Why would they need to double the $80 for a low-end Android tablet? Android tablets can be had for half the price of the new Kindle. Amazon’s own 7″ Fire tablet is $50 by default, and frequently on sale for less.
First, this is a misleading article based upon a small number of 30 and you can’t tell *anything* from a sample size of 30.
Second, a quick read of the reviews finds very few who had this complaint. Of the 11 since your published story, not one mentioned the dark screen. One complained that the horizontal size wasn’t 6″ (?), one complained they cannot play games on it, and one complained about its lack of text to speech (?, since it *does* have that). All the others were quite positive. The takeaway is that reviewer comments are often nonsensical.
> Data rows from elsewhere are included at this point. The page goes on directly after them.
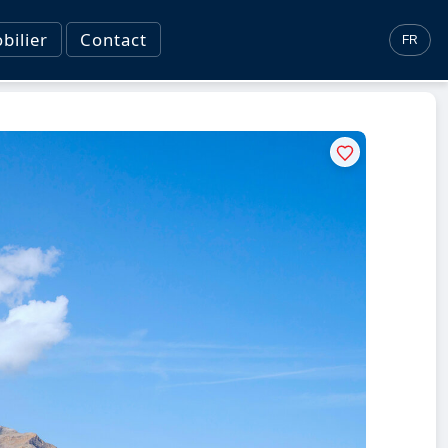
ilier
Contact
FR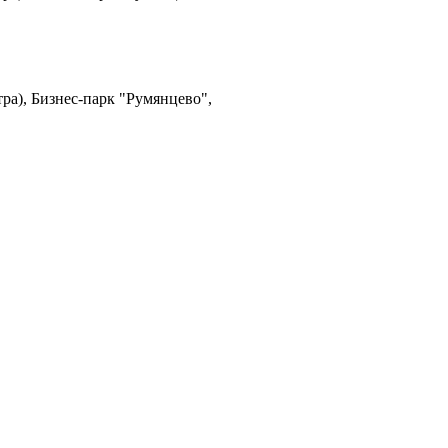
ра), Бизнес-парк "Румянцево",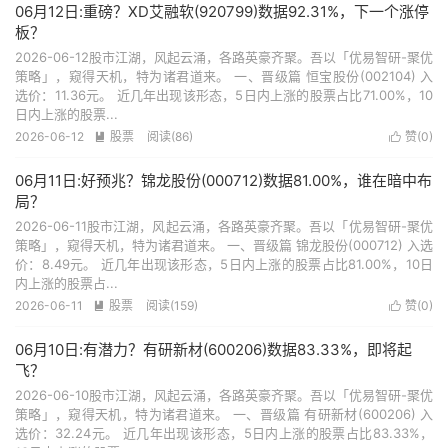
06月12日:重磅？XD艾融软(920799)数据92.31%，下一个涨停
板？
2026-06-12股市江湖，风起云涌，各路英豪齐聚。吾以「优易智研-聚优
策略」，窥得天机，特为诸君道来。 一、晋级篇 恒宝股份(002104) 入
选价：11.36元。 近几年出现该形态，5日内上涨的股票占比71.00%，10
日内上涨的股票...
2026-06-12
股票
阅读(86)
赞(
0
)


06月11日:好预兆？锦龙股份(000712)数据81.00%，谁在暗中布
局？
2026-06-11股市江湖，风起云涌，各路英豪齐聚。吾以「优易智研-聚优
策略」，窥得天机，特为诸君道来。 一、晋级篇 锦龙股份(000712) 入选
价：8.49元。 近几年出现该形态，5日内上涨的股票占比81.00%，10日
内上涨的股票占...
2026-06-11
股票
阅读(159)
赞(
0
)


06月10日:有潜力？有研新材(600206)数据83.33%，即将起
飞？
2026-06-10股市江湖，风起云涌，各路英豪齐聚。吾以「优易智研-聚优
策略」，窥得天机，特为诸君道来。 一、晋级篇 有研新材(600206) 入
选价：32.24元。 近几年出现该形态，5日内上涨的股票占比83.33%，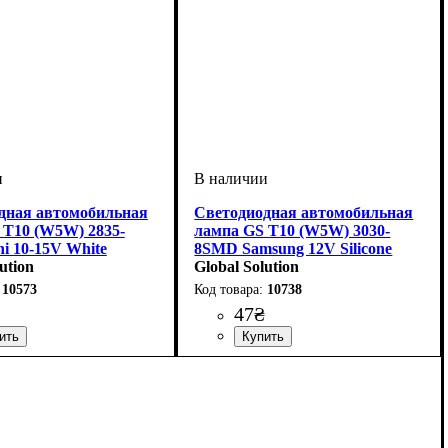
дная автомобильная
Светодиодная автомобильная
 T10 (W5W) 2835-
лампа GS T10 (W5W) 3030-
i 10-15V White
8SMD Samsung 12V Silicone
ution
White
Global Solution
10573
10738
47
₴
ие лампы
диодного элемента
о светодиодов
ие, V
о в упаковке
лый
: 10-15V
: Габаритные
: 1 шт.
: 3 SMD
:
Назначение лампы
Тип светодиодного элемента
Количество светодиодов
Напряжение, V
Количество в упаковке
: 12V
: Габаритные
: 1 шт.
: 8 SMD
:
огни
Samsung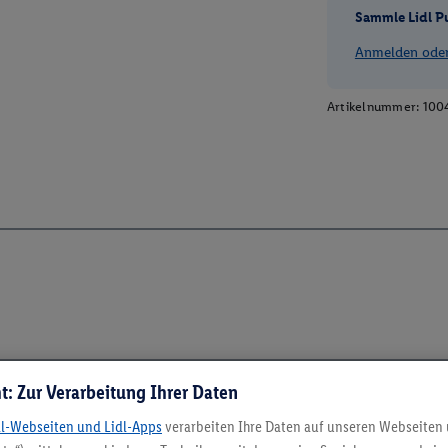
Sammle Lidl P
Anmelden oder 
Artikelnummer:
100
t: Zur Verarbeitung Ihrer Daten
dl-Webseiten und Lidl-Apps
verarbeiten Ihre Daten auf unseren Webseiten
5.95 € Versand spa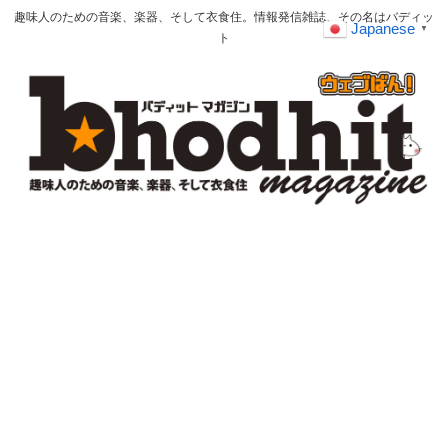
趣味人のための音楽、楽器、そして衣食住。情報発信雑誌、その名はバディッ
Japanese
▼
ト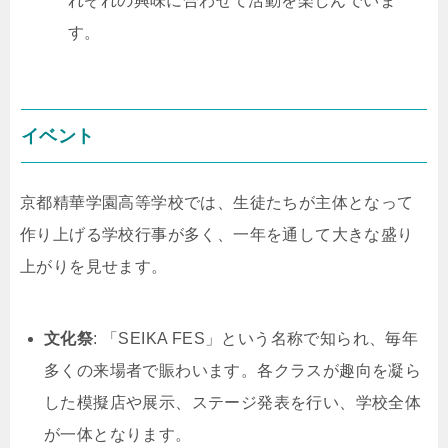
れぞれの興味に合わせて活動を楽しんでいま
す。
イベント
京都精華学園高等学校では、生徒たちが主体となって
作り上げる学校行事が多く、一年を通して大きな盛り
上がりを見せます。
文化祭
: 「SEIKA FES」という名称で知られ、毎年
多くの来場者で賑わいます。各クラスが趣向を凝ら
した模擬店や展示、ステージ発表を行い、学校全体
が一体となります。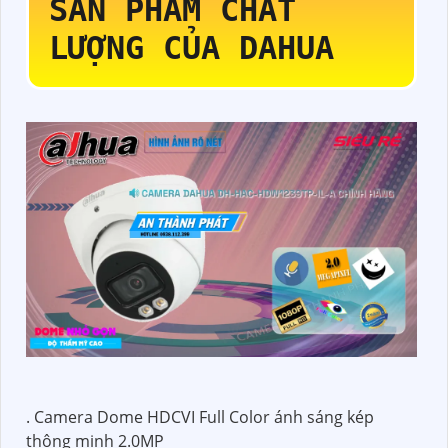
SẢN PHẨM CHẤT
LƯỢNG CỦA DAHUA
. Camera Dome HDCVI Full Color ánh sáng kép
thông minh 2.0MP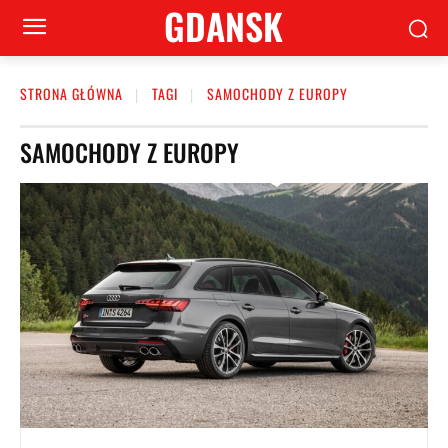
GDANSK
STRONA GŁÓWNA
TAGI
SAMOCHODY Z EUROPY
SAMOCHODY Z EUROPY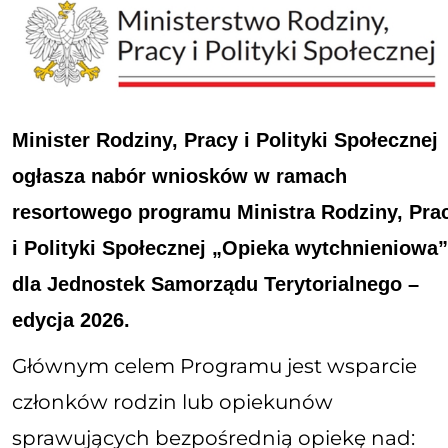
Minister Rodziny, Pracy i Polityki Społecznej
ogłasza nabór wniosków w ramach
resortowego programu Ministra Rodziny, Pra
i Polityki Społecznej „Opieka wytchnieniowa
dla Jednostek Samorządu Terytorialnego –
edycja 2026.
Głównym celem Programu jest wsparcie
członków rodzin lub opiekunów
sprawujących bezpośrednią opiekę nad: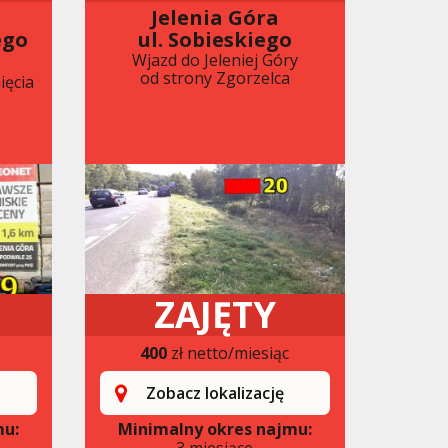
Jelenia Góra
ego
ul. Sobieskiego
Wjazd do Jeleniej Góry
od strony Zgorzelca
ięcia
ZAJĘTY
400
zł netto/miesiąc
Zobacz lokalizację
mu:
Minimalny okres najmu:
3 miesiące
Third, of those with the complaint about the “dark screen” it seems they are simply complaining about the lack of a light because it will display exactly the same — given the low res screen — as any other e-ink reader with the light turned off. How is that a misrepresentation? Turn on a light in the room and the screen will be visible.
Personally, I wouldn’t buy this but this is a perfectly valid device for some. Misleading articles like this don’t do anything constructive.
The first thing I noticed, looking at the side by side comparison picture, was not the background of the new Kindle, but the extra wide left margin of the text. It gives more gray space the then the older Kindle and could throw off judgements. Granted, this could be due to using different texts of the same novel – or a problem with the default format style? – but nonetheless it’s a faulty comparison. It would be to have the same text with all the same user options.
@BDR: 43 reviews now, not 30, and only 3.1 of five stars. The most recent review awards just one star next to this headline: “Are you kidding me? No night reading capability.” And of course my post make clear that I was not exactly talking about thousands of reviews.
Just as importantly, both my wife and and I have beheld the screen ourselves, unlike you, I’d suspect; and we are not ecstatic. Side by side with an ancient Kindle Keyboard from 2010, the new model loses.
Oh, well, at least I knew that the $80 Kindle didn’t come with front lighting. What about all the trusting Amazon customers who took it for granted that the new Kindle would be frontlit? Amazon’s promo failed to alert them sufficiently that the front lighting was AWOL. If the promo had been more up front and consumer-friendly, then there wouldn’t have been so many complaints like the one in the most recent review from today.
Beyond that, as I’ve noted, the page promoting the $80 Kindle is misleading, if you go by the quality of the screen as shown next to the specs. The screen looks much better than it does typically in real life. I have no doubt that certain Amazon customers are lowering the rating of the $80 Kindle because of this discrepancy. This isn’t about just front lighting vs. no front lighting. It’s also about how good the screen is. I find the advertising to be deceptive without a big disclaimer next to the pretty image of the screen, in the YMMV tradition of automakers.
Meanwhile, to return to the percentage of negative reviews, I myself suspect they will go down as more people get the truth from word of mouth and otherwise as opposed to relying on the misleading product hype on the Amazon site.
Hey, Amazon and its products have many positives. But this particular Kindle disappoints.
@Greg: Reading use on an iPad or the equivalent? Here’s some homework for you to help interpret what my photograph is saying. Place a finger over the bezels of the two adjoining devices in the photo, get close, and focus on the screens next to your finger. The Kindle Keyboard’s screen, on the right, will still come across as having a lighter background and more readable text. Furthermore, in person, the difference is actually more noticeable. As for the font, as best I can tell, it’s the same. Even if that’s not the case, however, the ultimate result is that the Kindle Keyboard is more readable with the font set at the identical or near-identical size.